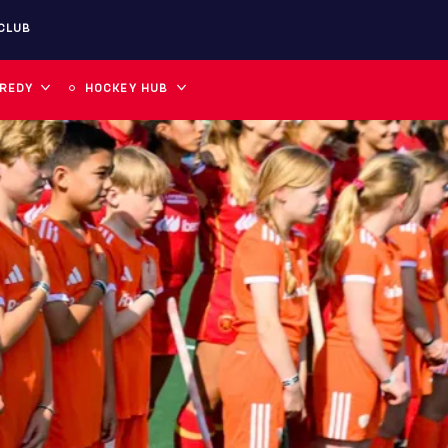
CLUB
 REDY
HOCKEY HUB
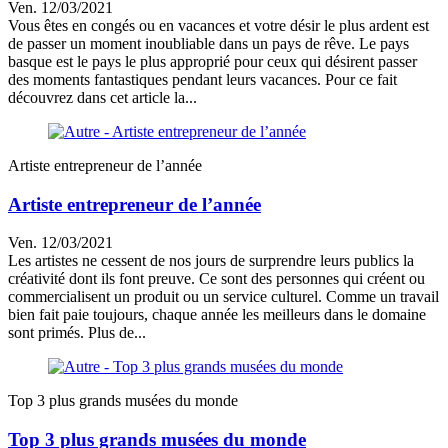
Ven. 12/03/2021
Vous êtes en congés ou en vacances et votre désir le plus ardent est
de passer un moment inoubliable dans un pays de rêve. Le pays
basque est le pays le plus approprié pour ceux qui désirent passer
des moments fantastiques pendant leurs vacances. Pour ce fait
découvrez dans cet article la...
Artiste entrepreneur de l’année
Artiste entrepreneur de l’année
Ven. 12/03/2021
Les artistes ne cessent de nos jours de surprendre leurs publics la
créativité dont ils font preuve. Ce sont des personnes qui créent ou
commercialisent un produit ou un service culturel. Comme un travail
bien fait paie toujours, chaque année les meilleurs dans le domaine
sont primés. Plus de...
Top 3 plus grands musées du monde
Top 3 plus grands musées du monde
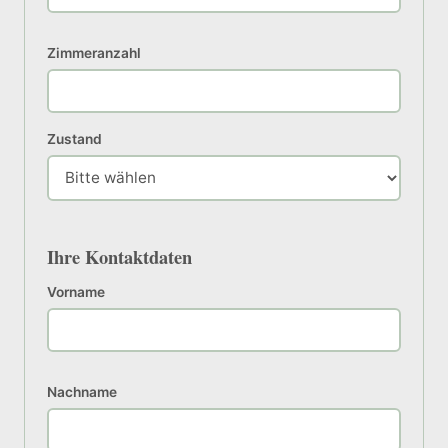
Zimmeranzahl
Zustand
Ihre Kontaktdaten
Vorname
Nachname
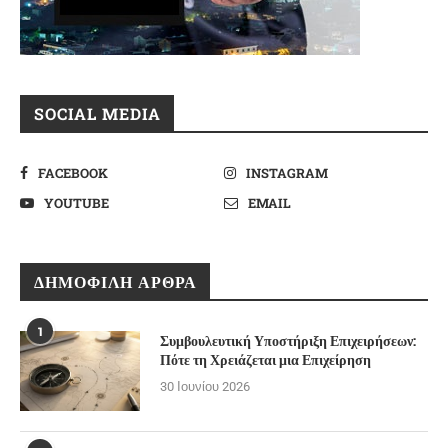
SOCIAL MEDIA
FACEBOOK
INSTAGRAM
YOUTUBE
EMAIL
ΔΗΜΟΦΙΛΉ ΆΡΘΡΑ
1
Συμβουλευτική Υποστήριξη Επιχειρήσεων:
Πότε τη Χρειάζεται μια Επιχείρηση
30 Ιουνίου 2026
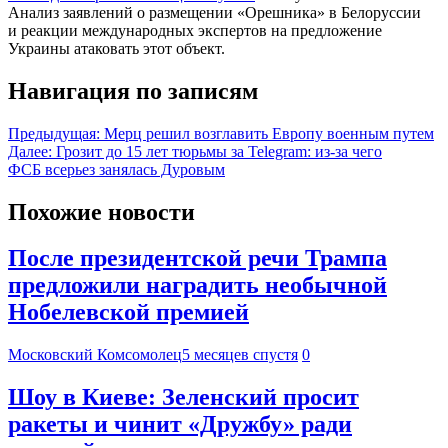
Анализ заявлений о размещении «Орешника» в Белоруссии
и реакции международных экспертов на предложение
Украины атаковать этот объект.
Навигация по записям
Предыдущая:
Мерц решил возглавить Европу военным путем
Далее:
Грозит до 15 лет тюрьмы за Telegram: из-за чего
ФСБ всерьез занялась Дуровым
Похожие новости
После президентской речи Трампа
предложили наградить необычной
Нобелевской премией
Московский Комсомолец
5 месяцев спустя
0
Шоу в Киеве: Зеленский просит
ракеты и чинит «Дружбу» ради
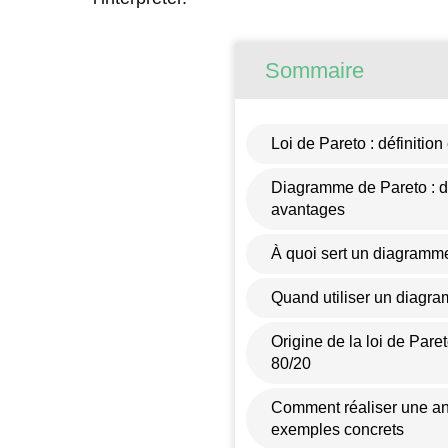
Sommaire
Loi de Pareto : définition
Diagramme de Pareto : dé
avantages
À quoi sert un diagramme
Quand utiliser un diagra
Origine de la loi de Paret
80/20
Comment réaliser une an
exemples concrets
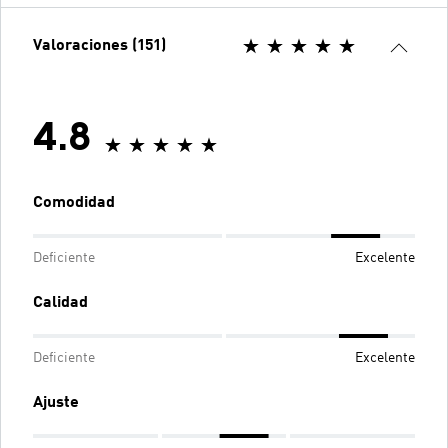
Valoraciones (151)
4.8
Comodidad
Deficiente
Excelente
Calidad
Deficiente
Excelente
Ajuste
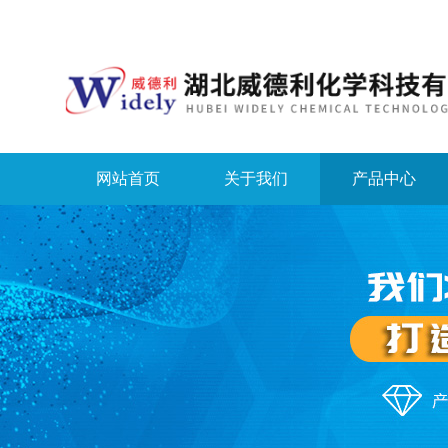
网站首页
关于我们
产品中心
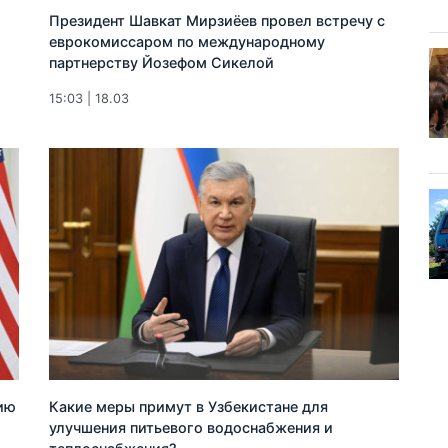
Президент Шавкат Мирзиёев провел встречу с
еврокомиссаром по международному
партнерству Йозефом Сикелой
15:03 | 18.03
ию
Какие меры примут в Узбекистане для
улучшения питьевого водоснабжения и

------------

TASK INSTRUCTIONS
Rewrite the text of all the items with each "Deficiente" replaced by "Insuficiente", keep everything else the same, and leave out the pictures.

RESPONSE BOX
CLUB
 REDY
HOCKEY HUB
Ven. 12/03/2021
Vous êtes en congés ou en vacances et votre désir le plus ardent est
de passer un moment inoubliable dans un pays de rêve. Le pays
basque est le pays le plus approprié pour ceux qui désirent passer
des moments fantastiques pendant leurs vacances. Pour ce fait
découvrez dans cet article la...
Artiste entrepreneur de l’année
Artiste entrepreneur de l’année
Ven. 12/03/2021
Les artistes ne cessent de nos jours de surprendre leurs publics la
créativité dont ils font preuve. Ce sont des personnes qui créent ou
commercialisent un produit ou un service culturel. Comme un travail
bien fait paie toujours, chaque année les meilleurs dans le domaine
sont primés. Plus de...
Top 3 plus grands musées du monde
Top 3 plus grands musées du monde
Zimmeranzahl
Zustand
Ihre Kontaktdaten
Vorname
Nachname
SOCIAL MEDIA
FACEBOOK
INSTAGRAM
YOUTUBE
EMAIL
ΔΗΜΟΦΙΛΉ ΆΡΘΡΑ
1
Συμβουλευτική Υποστήριξη Επιχειρήσεων:
Πότε τη Χρειάζεται μια Επιχείρηση
30 Ιουνίου 2026
Анализ заявлений о размещении «Орешника» в Белоруссии
и реакции международных экспертов на предложение
Украины атаковать этот объект.
Навигация по записям
Предыдущая:
Мерц решил возглавить Европу военным путем
Далее:
Грозит до 15 лет тюрьмы за Telegram: из-за чего
ФСБ всерьез занялась Дуровым
Похожие новости
После президентской речи Трампа
предложили наградить необычной
Нобелевской премией
Московский Комсомолец
5 месяцев спустя
0
Шоу в Киеве: Зеленский просит
ракеты и чинит «Дружбу» ради
Sommaire
Loi de Pareto : définition
Diagramme de Pareto : dé
avantages
À quoi sert un diagramme
Quand utiliser un diagra
Origine de la loi de Paret
80/20
Comment réaliser une an
exemples concrets
Valoraciones (151)
4.8
Comodidad
Insuficiente
Excelente
Calidad
Insuficiente
Excelente
Ajuste
网站首页
关于我们
产品中心
Президент Шавкат Мирзиёев провел встречу с
еврокомиссаром по международному
партнерству Йозефом Сикелой
15:03 | 18.03
ию
Какие меры примут в Узбекистане для
улучшения питьевого водоснабжения и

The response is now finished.